With a slotted spoon, carefully remove fish from broth and place on a large plate. Cover and set aside.

Meanwhile, place 1 cup aioli in a medium-size bowl or 4-cup glass measure. Gradually, while beating with a wire whisk, add 1 cup hot fish broth to aioli. Slowly pour this mixture back into the remaining hot broth; stir. Cook on MEDIUM (50% power) for 4 to 6 minutes, or until mixture thickens slightly and lightly coats a wooden spoon; stir occasionally with a whisk. (Small partickes of bread crumbs and minced garlic will be visible.)

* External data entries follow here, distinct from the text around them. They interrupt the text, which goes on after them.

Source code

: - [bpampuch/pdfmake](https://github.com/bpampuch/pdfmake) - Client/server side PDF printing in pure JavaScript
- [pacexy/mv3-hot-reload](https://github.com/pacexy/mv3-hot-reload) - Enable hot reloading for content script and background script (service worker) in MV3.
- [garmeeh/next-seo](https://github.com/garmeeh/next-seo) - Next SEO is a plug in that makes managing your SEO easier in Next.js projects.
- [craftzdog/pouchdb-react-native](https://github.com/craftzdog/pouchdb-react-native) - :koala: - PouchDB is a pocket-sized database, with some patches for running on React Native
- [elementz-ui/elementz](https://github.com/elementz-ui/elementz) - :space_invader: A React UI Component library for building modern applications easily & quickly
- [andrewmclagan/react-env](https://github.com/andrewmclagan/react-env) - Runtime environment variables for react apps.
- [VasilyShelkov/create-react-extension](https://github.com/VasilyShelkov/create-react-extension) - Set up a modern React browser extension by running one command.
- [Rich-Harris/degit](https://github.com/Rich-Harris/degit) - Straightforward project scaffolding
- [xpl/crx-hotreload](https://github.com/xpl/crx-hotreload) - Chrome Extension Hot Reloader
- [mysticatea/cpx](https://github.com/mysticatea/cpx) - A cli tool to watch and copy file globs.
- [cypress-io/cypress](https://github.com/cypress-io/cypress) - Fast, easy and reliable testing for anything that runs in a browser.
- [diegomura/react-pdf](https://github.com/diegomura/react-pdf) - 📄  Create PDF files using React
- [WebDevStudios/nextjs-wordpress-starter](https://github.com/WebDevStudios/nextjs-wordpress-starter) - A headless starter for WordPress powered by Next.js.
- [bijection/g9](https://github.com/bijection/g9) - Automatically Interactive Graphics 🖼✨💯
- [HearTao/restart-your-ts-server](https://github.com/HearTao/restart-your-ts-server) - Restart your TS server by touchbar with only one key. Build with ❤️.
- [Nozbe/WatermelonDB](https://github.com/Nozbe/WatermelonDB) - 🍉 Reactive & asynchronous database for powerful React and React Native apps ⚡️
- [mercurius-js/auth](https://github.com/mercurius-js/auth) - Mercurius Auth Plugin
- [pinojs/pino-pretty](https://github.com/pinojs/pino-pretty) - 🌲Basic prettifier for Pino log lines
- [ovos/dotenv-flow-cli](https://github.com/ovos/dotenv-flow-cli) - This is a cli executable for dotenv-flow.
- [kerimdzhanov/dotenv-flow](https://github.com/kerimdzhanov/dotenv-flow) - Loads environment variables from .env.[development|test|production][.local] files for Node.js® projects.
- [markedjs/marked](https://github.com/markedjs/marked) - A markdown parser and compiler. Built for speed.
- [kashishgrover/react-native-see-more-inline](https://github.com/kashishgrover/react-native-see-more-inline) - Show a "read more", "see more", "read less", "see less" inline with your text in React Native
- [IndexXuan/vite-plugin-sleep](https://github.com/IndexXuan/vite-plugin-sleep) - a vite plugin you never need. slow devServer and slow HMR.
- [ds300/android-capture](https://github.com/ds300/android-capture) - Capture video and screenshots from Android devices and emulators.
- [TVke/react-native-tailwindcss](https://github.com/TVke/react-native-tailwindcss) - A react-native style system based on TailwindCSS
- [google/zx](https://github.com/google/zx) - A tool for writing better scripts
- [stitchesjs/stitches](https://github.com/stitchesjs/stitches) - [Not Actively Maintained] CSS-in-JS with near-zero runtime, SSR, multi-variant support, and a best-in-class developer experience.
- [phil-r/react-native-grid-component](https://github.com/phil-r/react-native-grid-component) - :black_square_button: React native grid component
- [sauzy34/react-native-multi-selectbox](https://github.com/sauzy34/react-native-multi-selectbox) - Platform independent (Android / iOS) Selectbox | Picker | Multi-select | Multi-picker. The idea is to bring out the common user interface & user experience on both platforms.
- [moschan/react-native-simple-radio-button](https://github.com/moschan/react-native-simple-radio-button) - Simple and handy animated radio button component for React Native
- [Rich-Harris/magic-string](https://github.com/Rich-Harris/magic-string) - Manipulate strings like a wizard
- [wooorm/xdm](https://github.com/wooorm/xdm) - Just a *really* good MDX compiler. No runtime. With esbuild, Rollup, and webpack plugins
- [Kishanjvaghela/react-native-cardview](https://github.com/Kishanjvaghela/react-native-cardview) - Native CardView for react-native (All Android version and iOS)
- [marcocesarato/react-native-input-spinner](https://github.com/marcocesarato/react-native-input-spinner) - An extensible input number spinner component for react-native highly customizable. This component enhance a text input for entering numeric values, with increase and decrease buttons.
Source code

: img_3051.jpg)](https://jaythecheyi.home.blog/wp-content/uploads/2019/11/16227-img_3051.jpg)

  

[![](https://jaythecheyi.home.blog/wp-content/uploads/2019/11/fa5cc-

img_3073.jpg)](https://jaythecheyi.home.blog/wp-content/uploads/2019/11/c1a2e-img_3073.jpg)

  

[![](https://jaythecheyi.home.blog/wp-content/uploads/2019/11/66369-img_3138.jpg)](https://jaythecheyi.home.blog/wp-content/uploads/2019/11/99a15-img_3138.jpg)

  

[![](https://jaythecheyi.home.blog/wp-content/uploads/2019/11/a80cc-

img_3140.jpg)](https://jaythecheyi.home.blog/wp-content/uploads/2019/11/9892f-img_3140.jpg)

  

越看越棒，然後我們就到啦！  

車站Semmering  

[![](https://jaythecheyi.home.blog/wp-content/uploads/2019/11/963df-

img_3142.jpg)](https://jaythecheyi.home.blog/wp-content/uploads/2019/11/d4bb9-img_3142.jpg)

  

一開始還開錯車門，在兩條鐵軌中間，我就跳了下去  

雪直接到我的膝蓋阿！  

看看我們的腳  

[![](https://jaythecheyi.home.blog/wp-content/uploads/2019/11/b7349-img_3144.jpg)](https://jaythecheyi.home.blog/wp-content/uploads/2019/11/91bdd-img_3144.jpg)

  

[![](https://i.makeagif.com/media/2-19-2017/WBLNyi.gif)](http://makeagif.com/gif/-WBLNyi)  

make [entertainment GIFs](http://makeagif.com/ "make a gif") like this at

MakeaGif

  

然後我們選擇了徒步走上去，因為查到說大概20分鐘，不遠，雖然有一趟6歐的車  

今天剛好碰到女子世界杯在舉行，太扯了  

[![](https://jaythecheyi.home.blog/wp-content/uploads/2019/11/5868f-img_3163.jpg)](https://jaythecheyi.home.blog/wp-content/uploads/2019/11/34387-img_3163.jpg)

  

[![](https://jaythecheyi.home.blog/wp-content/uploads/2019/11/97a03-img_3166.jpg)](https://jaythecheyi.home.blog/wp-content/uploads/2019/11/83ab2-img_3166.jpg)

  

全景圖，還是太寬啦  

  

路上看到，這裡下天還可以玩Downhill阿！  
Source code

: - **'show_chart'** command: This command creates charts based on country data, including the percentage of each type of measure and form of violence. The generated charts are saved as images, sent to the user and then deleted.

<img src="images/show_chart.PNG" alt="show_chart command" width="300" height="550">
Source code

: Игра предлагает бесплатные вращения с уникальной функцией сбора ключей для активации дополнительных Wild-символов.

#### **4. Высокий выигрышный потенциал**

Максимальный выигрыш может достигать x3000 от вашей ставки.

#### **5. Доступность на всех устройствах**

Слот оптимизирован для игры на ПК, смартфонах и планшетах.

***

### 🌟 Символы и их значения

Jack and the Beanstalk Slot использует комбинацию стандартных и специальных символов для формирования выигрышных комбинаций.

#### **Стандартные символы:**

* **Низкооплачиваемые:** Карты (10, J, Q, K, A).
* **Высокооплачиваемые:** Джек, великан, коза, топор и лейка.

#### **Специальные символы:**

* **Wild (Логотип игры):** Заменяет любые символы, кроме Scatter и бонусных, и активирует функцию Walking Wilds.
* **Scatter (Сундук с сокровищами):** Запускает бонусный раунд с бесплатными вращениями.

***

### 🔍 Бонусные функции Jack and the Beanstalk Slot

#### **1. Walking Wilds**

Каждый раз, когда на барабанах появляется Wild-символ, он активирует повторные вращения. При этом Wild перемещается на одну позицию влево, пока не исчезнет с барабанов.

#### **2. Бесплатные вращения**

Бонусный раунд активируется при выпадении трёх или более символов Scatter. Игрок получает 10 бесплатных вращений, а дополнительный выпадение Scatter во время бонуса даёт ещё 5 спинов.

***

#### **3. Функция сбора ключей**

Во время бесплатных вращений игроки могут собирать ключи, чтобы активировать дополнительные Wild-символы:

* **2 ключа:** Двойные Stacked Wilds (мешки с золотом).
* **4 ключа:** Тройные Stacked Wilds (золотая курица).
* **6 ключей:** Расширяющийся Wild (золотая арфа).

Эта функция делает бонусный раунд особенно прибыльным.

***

To serve: Place 1 or 2 slices of toasted French bread in each soup bowl. Place a few pieces of fish on top of bread. Ladle aioli-broth on top of fish and sprinkle with parsley. Serve remaining 1 cup aioli at the table, to be added and stirred in, about 1 tablespoon to each bowl, or according to taste.

Serve with a Cotes de Provence-Rose or Blanc, or Cotes du Rhone.

My Notes: Les Halles fish soup had a tomato color and taste, so I would add chopped fresh tomatoes when cooking the broth. And I would also serve freshly grated Parmesan shavings in a small ramekin for each individual to add to the soup, according to individual taste.

This recipe comes from excellent cookbook authors whose expertise with the microwave makes it excellent in preparing wonderful dinners to please any gourmand.